Kernel WORKS in Release mode, "too many resources requested for launch" in Debug mode

I have a large kernel with many input arguments and lots of processing in each thread. When I run this program in release mode (flags -O3), everything works fine, but when I run it in debug mode (flags -g -G), I get a “too many resources requested for launch” error. I am sure that I am not exceeding grid/block dimensions or shared memory limits, so I am quite sure this error is a result of register overflow.
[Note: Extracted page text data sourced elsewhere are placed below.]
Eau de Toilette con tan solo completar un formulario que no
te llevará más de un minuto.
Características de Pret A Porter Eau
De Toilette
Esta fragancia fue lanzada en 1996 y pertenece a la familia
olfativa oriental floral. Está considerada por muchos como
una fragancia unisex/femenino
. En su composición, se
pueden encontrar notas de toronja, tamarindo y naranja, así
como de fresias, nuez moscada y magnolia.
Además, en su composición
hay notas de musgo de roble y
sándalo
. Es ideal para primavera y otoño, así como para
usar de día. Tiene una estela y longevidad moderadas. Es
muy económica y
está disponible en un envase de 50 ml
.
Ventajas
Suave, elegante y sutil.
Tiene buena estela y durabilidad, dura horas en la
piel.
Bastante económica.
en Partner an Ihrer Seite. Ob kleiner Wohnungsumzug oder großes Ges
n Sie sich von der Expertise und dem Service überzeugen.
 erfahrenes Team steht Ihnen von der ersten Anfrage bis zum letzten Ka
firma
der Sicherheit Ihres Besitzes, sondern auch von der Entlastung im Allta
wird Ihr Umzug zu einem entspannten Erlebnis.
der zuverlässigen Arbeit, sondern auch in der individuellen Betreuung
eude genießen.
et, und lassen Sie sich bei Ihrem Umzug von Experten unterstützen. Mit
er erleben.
What I don’t understand is why this only happens in debug mode and is fine in release mode. I am using CUDA-GDB within Visual Studio Code on Centos7.

Unfortunately I cannot post the code since it is classified.

Hi @will.ransom, thank you for your report!

but when I run it in debug mode (flags -g -G), I get a “too many resources requested for launch” error.

Do you see this error when you run the debug application without the debugger? Or only when the application is debugged with cuda-gdb?

so I am quite sure this error is a result of register overflow.

This is very likely the case. For release builds, compiler implements a number of optimizations, which might affect register pressure (number of live registers during program execution). E.g. register, occupied by a variable, which is no longer referenced, can be reused when program is built in release mode.

@AKravets I get this error both with and without the debugger. It happens no matter what if I compile the program without optimization.

So if this is indeed a register issue and the reason it works in release mode is because the optimization reduces register usage, is the only solution for running in debug mode to reduce the register usage of the kernel? What are the best ways to do this? Should I aim to reduce the number of input arguments, the size of the input arguments, the local memory used per thread, the number of computations per thread, or all the above?

I do not want to reduce the number of threads per block if possible since this will increase the number of times I will have to do global → shared memory copies.

Thanks for the reply!

This question might be better suited for CUDA Programming and Performance - NVIDIA Developer Forums forum branch - I have moved it there.

resource utilization (including registers used) may vary between release and debug modes.

You can inspect this yourself using -Xptxas=-v added to the nvcc compile command line.

The only direct methods I am aware of are either the -maxrregcount switch provided for nvcc which globally affects all kernels compiled by that compile command, or else the __launch_bounds__ methodology. There are many forum questions on these topics and both are documented.

-maxrregcount documentation

__launch_bounds__ documentation

If -Xptxas -v indicates a lot of spilling or high lmem usage in debug builds that is not there i release builds, I wonder whether lack of local memory could be the issue rather than running out of registers. Thread-local data “lives” in local memory by default. As an optimization the compiler tries to buffer it in registers as much and as long as possible. But observation indicates that debug builds seem to disable pretty much all optimizations.

The “too many registers used” hypothesis may be testable in slightly more detail in conjunction with the -Xptxas -v flag. In release builds, when the ptxas optimization level is reduced step by step, does the same issue appear? That is, lowering from the default-Xptxas -O3 down to -Xptxas -O0. My observation is that debug builds use something worse than -O0, i.e. something that looks like “active pessimization”, presumably to make all variables easily accessible in a debugger.

Does the code contain many common sub-expressions that do not get eliminated by CSE (common subexpression elimination) in debug builds, because in these all optimizations are turned off? This might be caused by using numerous or nested macro expansions, for example. In that case source-level elimination of common subexpressions and manual creation of temporary variables may help.

I am not sure how the compiler handles function inlining in debug builds vs release builds, but that can also influence register usage. It might be interesting to observe the register pressure changes from adding __noinline__ and __forceinline__ attributes to some key functions. Maybe there is a function that, when inlined, really drives up register pressure, but where the positive performance benefit of inlining is small in release builds.

The gist of what I am saying is that there may be relatively simple source code transformations that do not reduce the performance and maintainability of the code, but help with the debug build issue. Without seeing the code it is hard to come up with specific recommendations of what to try, so experimenting with changes while keeping an eye on the output from -Xptxas -v would be the way forward.

1 Like

I agree, and don’t know the answer. There is not enough info here to do much diagnosis, but I probably should not have “shrunk the focus” onto just register usage.